Social Good Summit 2015

            The Social Good Summit was part of a 109 nation Social Good Community which engaged social networks to tell the story of the 17 Sustainable Development Goals adopted by the United Nations General Assembly to guide global efforts through 2030. Progress under the 8 Millennium Development Goals from 2000 to 2015 was celebrated and a broadened agenda to include governance, economic and social justice, and action to harmonize human impact with planetary boundaries was acknowledged to need full participation from all levels of government, the private sector, and civil society. Goal 16 to promote peaceful and inclusive societies was named a key to success by several speakers.

            The Doughnut Economics concept of Kate Raworth has been made more specific by adoption by the global community of 169 indicators to clarify the 17 sustainable development goals. Population increase of 2 billion and greater economic justice will greatly increase human activity which will be carried out with a greatly reduced carbon intensity. By 2050, carbon intensity may be reduced by a factor of six in a global economy three times bigger than today.

            Technological innovation promises much.
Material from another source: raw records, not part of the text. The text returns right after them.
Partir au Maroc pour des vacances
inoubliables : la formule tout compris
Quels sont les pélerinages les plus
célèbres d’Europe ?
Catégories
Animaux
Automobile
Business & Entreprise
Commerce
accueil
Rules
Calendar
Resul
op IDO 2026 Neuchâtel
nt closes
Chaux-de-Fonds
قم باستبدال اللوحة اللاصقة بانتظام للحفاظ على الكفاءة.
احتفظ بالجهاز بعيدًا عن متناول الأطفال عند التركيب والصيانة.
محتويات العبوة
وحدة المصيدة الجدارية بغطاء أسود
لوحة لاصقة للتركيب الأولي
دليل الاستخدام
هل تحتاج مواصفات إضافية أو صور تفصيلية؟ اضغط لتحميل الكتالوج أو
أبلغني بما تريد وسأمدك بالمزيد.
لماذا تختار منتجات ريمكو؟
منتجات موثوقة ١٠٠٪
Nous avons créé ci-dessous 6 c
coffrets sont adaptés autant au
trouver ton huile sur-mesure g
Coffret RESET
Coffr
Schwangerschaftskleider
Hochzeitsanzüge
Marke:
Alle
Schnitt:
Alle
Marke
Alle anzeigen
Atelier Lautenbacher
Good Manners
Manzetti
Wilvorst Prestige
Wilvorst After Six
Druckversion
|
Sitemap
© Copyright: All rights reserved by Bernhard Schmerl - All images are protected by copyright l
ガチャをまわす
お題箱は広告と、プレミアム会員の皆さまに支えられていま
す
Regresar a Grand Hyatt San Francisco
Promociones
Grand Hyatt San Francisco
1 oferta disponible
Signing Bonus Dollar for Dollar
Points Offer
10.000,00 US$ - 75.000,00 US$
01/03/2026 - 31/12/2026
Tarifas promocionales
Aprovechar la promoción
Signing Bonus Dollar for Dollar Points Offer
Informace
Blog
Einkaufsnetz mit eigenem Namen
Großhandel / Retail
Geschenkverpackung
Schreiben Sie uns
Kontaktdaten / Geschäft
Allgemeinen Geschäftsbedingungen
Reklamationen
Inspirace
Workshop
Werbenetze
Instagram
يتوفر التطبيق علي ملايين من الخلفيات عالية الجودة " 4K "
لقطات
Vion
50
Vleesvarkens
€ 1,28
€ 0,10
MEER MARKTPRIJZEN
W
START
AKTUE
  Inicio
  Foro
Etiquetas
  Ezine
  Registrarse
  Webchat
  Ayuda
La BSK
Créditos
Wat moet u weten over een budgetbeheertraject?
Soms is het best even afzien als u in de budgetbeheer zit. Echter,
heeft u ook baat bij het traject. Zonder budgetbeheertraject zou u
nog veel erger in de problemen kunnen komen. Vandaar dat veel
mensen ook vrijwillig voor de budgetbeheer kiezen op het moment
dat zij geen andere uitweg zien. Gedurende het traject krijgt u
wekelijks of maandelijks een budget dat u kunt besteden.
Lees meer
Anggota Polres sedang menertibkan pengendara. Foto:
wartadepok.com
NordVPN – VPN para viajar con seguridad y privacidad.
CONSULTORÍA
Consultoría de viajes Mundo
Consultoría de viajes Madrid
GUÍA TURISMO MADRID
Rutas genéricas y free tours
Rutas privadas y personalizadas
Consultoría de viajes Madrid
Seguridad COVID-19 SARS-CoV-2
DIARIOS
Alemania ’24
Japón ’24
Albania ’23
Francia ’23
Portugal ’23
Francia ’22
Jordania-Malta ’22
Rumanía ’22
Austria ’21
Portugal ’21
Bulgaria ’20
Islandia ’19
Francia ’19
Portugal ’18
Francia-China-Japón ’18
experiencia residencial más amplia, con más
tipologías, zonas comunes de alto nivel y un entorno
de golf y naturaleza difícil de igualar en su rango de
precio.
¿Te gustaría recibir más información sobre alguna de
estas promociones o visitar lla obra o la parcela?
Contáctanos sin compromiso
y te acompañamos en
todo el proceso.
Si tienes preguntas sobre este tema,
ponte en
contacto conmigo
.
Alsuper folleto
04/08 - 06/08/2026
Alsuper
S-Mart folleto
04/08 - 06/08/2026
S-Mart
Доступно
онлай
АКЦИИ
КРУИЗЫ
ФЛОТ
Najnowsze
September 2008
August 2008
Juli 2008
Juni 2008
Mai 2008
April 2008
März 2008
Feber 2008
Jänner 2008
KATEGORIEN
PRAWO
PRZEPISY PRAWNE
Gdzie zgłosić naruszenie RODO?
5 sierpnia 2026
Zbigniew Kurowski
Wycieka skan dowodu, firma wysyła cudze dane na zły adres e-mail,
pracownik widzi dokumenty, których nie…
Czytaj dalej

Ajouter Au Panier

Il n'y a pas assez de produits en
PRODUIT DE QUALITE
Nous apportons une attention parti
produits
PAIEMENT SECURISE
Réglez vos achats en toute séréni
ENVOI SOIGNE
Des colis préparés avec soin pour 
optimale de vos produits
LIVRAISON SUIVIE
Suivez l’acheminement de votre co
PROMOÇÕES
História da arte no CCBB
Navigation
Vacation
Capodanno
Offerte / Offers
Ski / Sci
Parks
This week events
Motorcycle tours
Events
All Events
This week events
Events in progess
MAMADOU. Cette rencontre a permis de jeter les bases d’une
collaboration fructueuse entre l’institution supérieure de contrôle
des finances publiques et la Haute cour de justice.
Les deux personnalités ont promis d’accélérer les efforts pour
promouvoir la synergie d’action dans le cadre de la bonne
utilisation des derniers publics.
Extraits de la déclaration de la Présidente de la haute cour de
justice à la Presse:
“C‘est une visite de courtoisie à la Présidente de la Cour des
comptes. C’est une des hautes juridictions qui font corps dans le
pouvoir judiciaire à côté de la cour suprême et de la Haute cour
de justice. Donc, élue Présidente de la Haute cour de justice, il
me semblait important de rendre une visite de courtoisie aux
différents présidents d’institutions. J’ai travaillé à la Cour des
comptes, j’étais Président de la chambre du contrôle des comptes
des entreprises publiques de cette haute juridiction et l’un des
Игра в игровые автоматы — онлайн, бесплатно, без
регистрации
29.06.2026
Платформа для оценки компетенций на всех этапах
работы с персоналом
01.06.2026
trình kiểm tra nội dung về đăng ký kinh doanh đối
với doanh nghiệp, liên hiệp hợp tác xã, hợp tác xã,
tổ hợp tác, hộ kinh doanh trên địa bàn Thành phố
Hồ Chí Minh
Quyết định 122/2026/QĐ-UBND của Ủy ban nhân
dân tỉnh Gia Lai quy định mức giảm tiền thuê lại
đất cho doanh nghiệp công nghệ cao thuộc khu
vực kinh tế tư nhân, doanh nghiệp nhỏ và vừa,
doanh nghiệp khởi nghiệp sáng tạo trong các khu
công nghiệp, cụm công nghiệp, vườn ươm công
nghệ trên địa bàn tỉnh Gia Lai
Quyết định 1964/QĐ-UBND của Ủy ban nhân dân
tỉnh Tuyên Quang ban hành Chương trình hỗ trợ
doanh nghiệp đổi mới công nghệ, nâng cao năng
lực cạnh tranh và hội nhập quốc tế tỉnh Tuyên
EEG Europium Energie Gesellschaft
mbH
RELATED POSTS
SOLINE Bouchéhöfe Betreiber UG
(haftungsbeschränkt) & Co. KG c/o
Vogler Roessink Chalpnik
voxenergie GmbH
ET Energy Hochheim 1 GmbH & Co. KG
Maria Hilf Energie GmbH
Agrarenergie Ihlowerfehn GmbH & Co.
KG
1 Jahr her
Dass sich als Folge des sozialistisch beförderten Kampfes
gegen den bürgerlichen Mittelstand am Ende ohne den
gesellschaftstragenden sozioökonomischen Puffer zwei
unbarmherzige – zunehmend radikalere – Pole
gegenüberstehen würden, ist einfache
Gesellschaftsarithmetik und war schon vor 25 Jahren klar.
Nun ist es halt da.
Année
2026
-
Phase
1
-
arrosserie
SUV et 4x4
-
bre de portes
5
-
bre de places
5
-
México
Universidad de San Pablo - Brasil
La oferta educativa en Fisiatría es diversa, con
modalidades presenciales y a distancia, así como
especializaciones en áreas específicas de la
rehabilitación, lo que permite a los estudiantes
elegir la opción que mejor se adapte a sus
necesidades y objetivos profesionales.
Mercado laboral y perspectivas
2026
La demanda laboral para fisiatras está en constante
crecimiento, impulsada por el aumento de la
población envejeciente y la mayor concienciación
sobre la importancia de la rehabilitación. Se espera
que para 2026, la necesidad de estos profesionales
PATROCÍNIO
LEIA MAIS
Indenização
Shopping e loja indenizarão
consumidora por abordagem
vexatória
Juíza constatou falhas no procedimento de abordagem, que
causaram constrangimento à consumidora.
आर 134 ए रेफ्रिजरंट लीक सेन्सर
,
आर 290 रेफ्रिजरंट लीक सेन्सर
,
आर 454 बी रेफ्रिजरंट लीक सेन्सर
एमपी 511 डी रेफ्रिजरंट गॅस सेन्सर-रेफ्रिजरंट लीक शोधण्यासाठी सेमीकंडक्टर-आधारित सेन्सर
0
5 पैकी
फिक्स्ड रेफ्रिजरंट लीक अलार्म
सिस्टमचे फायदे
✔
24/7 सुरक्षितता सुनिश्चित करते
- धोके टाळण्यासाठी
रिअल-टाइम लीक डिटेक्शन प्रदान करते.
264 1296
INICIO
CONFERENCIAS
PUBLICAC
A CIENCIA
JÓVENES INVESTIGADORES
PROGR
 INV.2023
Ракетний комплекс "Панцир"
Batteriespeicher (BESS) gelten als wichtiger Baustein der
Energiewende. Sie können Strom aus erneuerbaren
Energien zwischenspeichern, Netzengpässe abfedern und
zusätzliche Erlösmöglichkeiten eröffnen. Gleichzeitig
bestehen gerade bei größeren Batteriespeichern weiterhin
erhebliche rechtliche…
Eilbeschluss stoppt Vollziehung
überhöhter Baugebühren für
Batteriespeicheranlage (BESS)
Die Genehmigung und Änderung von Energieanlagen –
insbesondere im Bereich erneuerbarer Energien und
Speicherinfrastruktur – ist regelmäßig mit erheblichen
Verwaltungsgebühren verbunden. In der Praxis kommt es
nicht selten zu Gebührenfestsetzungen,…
Wikipedia’s Jimmy Wales noted that a phone with capabilities similar to the first I-phone which cost $600 can now be had for about $40. He foresaw that a billion more would have access to the internet over the next several years as a result. Progress such as widespread availability mobile phones in the absence of traditional landlines may be in store. The billion people currently using open defecation may get direct deposit inexpensive toilets that produce fuel for meeting cooking needs from anaerobic digestion and fertilizer for agriculture through composting. Sustainable cities may benefit from a breakdown of silos for treating wastewater, managing solid waste, and generating electrical power as anaerobic digestion is fully used. Examples of this latter phenomenon are already emerging in metropolitan Washington DC and New York City.